### TEXT UNDER STUDY:
◇ ◇ ◇
Wednesday, May 13, 2020

i Quilt finds its Forever Home


I had always hoped and dreamed that this might happen some day, and now it has!  The International Quilt Museum in Lincoln, NE has purchased my i Quilt to add to their permanent collection! This means so much to me, it is really hard to describe.  The feeling is good though, so very good....like floating on air. It is such a tremendous honor to have my work included with so many of my esteemed colleagues and quilters who have come before me.

I have had a dream like this since I was a small child, drawing pictures of my toys (see this post).  In school, I was so very fond of my art classes.  And yet, I did not have a very direct path to art in my adult life. It would be easy now to say that some of my career choices were mistakes, but I think of them now as very important steps to get me to where I am today. And, somewhere along the experience of living a life, quilts became not just the thing to do in between events, but the expression of those events and took a more central role. And now my quilt will have an extended life through the special care and conservation at the IQM and through it's online presence in their on-line Collections database.  It is a tremendous honor to be included in quilting history in this way.
◇ ◇ ◇
### MATERIAL PROVIDED:
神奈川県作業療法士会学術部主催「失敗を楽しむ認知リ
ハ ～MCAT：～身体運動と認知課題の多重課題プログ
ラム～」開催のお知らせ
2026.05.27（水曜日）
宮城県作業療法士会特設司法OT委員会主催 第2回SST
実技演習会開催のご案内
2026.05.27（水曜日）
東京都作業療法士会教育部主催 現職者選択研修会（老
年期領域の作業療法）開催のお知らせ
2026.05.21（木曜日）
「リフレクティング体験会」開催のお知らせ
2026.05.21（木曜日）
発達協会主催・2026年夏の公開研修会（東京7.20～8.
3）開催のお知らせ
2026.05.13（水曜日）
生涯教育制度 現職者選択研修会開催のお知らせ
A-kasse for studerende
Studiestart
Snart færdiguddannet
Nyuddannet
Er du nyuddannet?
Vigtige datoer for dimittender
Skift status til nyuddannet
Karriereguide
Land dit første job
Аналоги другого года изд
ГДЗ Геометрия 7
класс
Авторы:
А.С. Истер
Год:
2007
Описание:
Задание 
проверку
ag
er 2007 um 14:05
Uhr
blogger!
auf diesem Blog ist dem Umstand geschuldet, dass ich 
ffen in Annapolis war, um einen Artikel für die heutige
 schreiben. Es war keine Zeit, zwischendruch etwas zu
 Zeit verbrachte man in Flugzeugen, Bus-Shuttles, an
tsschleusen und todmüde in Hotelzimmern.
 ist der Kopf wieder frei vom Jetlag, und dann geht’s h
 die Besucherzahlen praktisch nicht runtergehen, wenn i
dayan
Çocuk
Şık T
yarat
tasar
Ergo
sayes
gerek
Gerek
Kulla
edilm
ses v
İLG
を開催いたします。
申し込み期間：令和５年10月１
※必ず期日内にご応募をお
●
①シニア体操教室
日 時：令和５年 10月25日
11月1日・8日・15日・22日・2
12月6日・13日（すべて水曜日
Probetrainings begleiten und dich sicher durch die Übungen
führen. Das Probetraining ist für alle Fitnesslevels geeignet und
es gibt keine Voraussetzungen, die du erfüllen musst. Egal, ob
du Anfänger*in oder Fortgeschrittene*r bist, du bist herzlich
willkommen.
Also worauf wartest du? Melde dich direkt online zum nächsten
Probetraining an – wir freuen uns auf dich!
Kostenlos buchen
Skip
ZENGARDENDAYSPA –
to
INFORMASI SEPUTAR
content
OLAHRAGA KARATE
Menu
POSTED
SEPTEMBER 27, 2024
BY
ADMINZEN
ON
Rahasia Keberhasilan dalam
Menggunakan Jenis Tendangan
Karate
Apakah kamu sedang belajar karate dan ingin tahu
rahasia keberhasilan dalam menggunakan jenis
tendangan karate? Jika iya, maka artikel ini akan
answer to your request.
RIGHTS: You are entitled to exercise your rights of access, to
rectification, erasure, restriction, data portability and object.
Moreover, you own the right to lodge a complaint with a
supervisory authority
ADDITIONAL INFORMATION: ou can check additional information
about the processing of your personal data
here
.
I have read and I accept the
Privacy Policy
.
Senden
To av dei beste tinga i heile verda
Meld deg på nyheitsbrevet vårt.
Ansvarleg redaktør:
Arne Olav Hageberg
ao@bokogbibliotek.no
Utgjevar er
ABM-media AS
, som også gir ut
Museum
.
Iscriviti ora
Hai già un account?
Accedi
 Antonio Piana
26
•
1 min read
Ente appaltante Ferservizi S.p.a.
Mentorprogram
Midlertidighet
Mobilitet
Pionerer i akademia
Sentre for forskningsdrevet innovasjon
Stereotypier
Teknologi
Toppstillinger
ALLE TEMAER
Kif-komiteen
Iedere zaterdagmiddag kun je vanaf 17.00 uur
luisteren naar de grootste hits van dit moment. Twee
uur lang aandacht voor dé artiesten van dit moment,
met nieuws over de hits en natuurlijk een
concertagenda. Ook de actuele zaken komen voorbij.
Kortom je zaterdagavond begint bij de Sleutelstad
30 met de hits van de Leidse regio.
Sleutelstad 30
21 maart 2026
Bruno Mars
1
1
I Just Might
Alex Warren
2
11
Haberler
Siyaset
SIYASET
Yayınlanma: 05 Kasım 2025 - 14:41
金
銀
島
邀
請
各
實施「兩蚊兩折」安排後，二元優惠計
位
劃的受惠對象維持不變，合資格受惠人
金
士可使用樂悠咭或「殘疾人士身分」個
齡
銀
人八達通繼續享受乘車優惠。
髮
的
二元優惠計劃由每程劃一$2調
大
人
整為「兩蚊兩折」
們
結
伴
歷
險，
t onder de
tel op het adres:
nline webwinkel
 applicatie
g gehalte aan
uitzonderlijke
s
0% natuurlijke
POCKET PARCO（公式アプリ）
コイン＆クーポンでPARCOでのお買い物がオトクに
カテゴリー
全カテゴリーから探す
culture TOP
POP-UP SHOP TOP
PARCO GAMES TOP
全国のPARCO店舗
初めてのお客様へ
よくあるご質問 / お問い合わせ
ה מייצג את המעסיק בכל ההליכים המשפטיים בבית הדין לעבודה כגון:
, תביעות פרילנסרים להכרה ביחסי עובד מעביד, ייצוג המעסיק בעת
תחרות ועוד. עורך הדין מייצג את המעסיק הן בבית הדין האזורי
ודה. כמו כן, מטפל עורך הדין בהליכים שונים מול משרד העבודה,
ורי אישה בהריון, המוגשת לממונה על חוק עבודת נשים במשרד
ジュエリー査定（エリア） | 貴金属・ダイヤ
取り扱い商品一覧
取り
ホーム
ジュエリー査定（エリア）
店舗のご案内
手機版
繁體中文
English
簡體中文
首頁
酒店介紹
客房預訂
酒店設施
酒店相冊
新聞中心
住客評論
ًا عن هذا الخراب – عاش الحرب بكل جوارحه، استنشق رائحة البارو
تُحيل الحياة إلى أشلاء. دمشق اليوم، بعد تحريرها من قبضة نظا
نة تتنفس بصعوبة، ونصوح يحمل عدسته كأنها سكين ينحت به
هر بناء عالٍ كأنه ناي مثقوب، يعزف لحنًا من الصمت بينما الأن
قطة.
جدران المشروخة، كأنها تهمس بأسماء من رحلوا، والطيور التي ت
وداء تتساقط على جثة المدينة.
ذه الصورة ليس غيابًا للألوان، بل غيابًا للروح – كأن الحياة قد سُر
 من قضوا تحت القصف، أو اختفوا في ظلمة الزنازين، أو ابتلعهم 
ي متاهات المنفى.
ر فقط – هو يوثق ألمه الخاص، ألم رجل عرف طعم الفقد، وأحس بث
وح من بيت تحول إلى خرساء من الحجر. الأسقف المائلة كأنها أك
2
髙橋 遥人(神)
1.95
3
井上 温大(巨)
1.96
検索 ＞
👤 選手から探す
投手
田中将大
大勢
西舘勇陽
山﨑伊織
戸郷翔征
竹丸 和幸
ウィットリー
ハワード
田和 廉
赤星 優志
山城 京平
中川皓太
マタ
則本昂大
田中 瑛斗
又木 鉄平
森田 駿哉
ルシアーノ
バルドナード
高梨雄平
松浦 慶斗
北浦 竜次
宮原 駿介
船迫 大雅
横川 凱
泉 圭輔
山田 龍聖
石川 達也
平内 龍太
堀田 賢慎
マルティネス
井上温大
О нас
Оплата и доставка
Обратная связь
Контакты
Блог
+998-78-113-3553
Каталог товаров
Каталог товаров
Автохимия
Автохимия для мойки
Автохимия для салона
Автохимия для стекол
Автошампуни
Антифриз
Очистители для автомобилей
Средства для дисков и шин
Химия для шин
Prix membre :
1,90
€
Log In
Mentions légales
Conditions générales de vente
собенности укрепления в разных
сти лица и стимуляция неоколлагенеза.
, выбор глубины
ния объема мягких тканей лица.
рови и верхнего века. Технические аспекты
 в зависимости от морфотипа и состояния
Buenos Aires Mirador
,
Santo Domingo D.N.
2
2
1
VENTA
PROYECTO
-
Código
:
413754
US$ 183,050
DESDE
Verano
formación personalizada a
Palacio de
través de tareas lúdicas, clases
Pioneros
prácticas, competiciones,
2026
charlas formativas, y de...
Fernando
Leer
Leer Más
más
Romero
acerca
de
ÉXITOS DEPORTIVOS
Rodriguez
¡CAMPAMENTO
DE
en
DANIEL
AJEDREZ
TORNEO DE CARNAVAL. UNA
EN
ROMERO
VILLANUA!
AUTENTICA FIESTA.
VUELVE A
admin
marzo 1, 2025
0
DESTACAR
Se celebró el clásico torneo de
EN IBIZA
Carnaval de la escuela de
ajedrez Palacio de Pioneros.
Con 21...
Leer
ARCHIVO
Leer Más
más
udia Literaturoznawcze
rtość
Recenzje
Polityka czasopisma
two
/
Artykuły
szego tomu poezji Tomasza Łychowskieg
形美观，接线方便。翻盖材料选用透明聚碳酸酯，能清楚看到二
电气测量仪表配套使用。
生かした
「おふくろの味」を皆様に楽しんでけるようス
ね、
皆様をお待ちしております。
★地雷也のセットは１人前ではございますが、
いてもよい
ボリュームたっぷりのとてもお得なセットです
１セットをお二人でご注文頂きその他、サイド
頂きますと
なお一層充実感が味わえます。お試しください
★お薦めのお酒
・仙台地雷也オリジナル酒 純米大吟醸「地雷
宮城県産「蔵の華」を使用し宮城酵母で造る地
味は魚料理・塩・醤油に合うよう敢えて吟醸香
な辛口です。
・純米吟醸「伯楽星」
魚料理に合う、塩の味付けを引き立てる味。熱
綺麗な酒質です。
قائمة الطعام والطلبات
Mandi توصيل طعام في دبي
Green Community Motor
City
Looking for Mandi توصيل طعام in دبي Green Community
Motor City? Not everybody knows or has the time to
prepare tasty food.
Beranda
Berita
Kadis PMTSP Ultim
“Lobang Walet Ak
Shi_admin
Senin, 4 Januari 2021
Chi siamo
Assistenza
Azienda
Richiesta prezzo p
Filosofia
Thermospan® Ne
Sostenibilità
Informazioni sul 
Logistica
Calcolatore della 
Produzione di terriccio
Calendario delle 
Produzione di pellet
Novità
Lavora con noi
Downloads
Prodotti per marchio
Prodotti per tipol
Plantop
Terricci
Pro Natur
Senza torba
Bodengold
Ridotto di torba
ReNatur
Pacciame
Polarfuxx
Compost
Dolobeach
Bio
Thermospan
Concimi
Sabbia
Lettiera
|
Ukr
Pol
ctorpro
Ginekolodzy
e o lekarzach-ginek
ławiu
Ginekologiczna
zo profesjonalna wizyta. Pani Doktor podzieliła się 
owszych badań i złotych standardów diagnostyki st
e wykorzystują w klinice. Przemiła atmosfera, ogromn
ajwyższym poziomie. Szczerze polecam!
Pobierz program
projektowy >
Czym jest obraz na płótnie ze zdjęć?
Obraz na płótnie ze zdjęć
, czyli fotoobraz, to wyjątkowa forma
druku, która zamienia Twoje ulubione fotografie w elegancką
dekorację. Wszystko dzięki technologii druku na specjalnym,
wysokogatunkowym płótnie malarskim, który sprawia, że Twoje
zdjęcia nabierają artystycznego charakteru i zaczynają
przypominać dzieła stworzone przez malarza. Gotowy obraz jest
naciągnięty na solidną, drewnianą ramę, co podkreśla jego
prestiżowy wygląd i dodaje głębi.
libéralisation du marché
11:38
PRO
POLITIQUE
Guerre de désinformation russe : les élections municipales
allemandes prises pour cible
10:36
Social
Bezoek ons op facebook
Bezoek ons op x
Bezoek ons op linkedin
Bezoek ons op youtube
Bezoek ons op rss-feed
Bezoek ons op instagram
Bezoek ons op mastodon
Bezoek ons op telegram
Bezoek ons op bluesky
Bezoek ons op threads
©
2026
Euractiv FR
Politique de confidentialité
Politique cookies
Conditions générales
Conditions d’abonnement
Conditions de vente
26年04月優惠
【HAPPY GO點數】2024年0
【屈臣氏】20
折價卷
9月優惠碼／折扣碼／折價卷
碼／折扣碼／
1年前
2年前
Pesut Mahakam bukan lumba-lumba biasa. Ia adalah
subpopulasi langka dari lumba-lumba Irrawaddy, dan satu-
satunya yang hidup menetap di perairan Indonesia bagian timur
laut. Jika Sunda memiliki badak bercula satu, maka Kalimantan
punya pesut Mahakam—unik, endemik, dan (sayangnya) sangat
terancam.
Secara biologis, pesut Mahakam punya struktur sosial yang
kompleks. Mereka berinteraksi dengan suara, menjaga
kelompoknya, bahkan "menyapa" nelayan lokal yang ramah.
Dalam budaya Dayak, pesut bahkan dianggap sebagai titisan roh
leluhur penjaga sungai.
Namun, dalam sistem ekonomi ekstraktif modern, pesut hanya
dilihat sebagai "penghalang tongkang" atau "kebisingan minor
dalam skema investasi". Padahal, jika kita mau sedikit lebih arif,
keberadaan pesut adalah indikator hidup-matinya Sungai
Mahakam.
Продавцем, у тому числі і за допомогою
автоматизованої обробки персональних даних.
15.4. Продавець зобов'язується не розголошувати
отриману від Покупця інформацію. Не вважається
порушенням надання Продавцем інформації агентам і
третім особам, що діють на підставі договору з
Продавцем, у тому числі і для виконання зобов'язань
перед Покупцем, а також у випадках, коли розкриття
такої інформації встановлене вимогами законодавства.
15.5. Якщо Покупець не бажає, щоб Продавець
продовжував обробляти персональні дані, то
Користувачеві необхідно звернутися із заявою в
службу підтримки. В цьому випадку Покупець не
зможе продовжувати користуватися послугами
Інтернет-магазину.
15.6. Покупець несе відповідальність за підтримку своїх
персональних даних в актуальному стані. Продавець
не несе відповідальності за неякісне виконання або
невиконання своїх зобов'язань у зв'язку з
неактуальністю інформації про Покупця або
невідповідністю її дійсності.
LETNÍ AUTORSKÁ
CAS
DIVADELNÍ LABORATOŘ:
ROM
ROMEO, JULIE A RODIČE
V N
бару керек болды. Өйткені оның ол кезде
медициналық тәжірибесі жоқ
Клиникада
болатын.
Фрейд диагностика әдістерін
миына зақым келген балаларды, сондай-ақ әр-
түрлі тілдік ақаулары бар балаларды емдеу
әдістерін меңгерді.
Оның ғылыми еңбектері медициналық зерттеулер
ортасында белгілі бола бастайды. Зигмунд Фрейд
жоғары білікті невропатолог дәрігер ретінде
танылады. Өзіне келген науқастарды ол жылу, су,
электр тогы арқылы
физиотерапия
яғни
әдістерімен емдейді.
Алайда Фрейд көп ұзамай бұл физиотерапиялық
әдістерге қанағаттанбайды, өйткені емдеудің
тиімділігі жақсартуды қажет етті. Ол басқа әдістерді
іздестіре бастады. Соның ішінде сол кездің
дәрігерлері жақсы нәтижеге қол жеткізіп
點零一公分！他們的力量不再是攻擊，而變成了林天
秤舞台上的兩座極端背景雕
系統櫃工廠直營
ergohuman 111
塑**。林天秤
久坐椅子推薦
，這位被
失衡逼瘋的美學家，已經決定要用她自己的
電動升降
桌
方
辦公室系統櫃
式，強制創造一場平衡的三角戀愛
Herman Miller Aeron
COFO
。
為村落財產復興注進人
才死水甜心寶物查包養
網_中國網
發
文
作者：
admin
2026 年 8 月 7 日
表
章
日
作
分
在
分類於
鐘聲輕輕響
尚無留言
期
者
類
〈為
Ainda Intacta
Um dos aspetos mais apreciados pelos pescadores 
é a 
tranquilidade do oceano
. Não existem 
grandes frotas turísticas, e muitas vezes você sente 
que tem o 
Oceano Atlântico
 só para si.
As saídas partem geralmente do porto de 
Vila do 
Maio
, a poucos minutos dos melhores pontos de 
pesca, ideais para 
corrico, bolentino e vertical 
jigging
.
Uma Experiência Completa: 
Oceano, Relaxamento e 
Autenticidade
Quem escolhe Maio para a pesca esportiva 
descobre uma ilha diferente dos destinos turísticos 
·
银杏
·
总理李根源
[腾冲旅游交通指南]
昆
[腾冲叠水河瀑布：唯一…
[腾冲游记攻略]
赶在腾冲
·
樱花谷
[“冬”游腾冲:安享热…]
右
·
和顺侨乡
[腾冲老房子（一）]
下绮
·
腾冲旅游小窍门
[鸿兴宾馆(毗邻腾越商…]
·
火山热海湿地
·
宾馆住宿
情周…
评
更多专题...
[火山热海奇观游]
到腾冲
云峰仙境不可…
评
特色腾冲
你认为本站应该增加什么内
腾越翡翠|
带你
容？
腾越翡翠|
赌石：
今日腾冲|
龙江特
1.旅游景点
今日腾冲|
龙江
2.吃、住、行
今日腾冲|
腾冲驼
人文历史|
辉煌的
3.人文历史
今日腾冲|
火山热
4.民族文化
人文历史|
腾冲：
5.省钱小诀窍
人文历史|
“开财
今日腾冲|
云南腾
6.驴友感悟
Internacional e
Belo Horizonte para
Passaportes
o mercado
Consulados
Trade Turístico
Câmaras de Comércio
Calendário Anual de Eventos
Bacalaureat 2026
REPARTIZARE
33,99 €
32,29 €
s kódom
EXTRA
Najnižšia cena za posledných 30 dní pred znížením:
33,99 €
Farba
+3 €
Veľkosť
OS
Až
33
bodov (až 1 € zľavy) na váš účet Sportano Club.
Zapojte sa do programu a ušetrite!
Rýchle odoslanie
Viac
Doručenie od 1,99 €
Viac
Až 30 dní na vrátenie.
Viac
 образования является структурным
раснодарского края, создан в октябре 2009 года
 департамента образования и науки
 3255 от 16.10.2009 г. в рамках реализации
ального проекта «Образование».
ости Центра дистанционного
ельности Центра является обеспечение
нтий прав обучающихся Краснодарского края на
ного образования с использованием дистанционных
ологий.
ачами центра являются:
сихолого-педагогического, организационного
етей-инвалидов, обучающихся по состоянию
◇ ◇ ◇
### ASSIGNED TASK A:
Rewrite the paragraph of the quilt post that begins "I had always hoped and dreamed" as a shorter version that keeps its main facts.
### ASSIGNED TASK B:
Please repeat the quilt post word for word from "I had always" to "come before me.".

### TASK ANSWER A:
A long-held hope has come true: the International Quilt Museum in Lincoln, NE has bought my i Quilt for its permanent collection. The feeling is hard to describe, but wonderful, like floating on air. Having my work included alongside so many esteemed colleagues and earlier quilters is a tremendous honor.

### TASK ANSWER B:
I had always hoped and dreamed that this might happen some day, and now it has!  The International Quilt Museum in Lincoln, NE has purchased my i Quilt to add to their permanent collection! This means so much to me, it is really hard to describe.  The feeling is good though, so very good....like floating on air. It is such a tremendous honor to have my work included with so many of my esteemed colleagues and quilters who have come before me.